​Ethiopian air force downed plane carrying arms for TPLF: Local media

2022-08-24 22:24:53
​Ethiopian air force downed plane carrying arms for TPLF: Local media

On Wednesday, Ethiopia's air force said it had shot down a plane transporting weapons for the Tigrayan rebel People's Liberation Front (TPLF) that had encroached on the country's airspace via Sudan, state media reported, without providing details on the date of the operation or the type of the plane.

"The airplane which violated our airspace from Sudan... and aimed to supply weapons to the terror group was shot down by our heroic air force," the Ethiopian News Agency quoted armed forces Maj.
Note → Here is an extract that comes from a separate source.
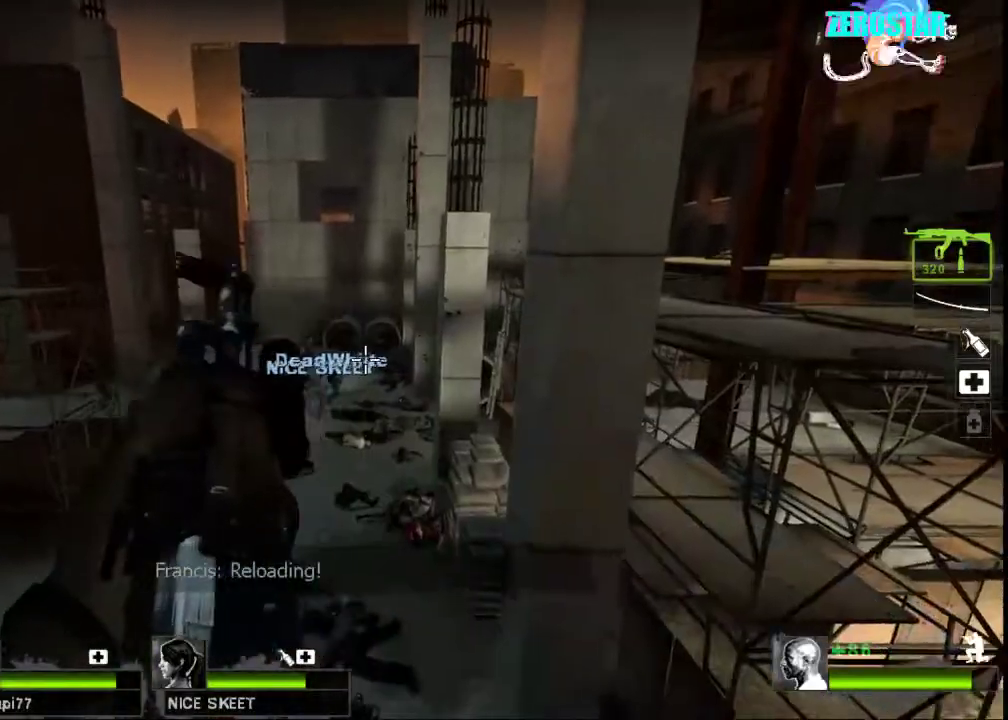
{"keys": ["ctrl", "d", "s"], "mouse": [], "events": [[33, "d", "down"], [233, "s", "down"]]}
Gen. Tesfaye Ayalew as saying.

The news agency said the plane was "believed to be a property of historical enemies who want Ethiopia's weakness and for years have been supporting TPLF."

This comes after fighting between the Tigrayan rebels and government forces erupted in northern Ethiopia for the first time in five months, shattering the "indefinite humanitarian truce" and dealing a blow to hopes for peace talks that would end the 21-month conflict.

The TPLF and the government have both put the blame on each other for the resumption of hostilities.

In the same context, UN Secretary-General Antonio Guterres urged on Wednesday an immediate restoration of a ceasefire in Ethiopia as he expressed shock at the resumption of violence.

"I am deeply shocked and saddened by the news of the resumption of hostilities in Ethiopia," Guterres said. "My strong appeal is for an immediate cessation of hostilities and for the resumption of peace talks."

Since the declaration of the truce at the end of March, the fighting has eased in northern Ethiopia, allowing the resumption of the much-needed international aid convoys to Tigray after a 3-month break.

Ethiopia's northernmost region has suffered significant food shortages and has no access to basic services such as electricity, banking, and communications. Meanwhile, the peace committee said it would submit its peace proposal to the African Union (AU), which has been leading the push to end the war that killed untold numbers of people and kept millions in need of humanitarian aid.

Abiy's government says that any negotiation must be led by the AU's Horn of Africa envoy Olusegun Obasanjo, but the rebels want outgoing Kenyan President Uhuru Kenyatta to mediate.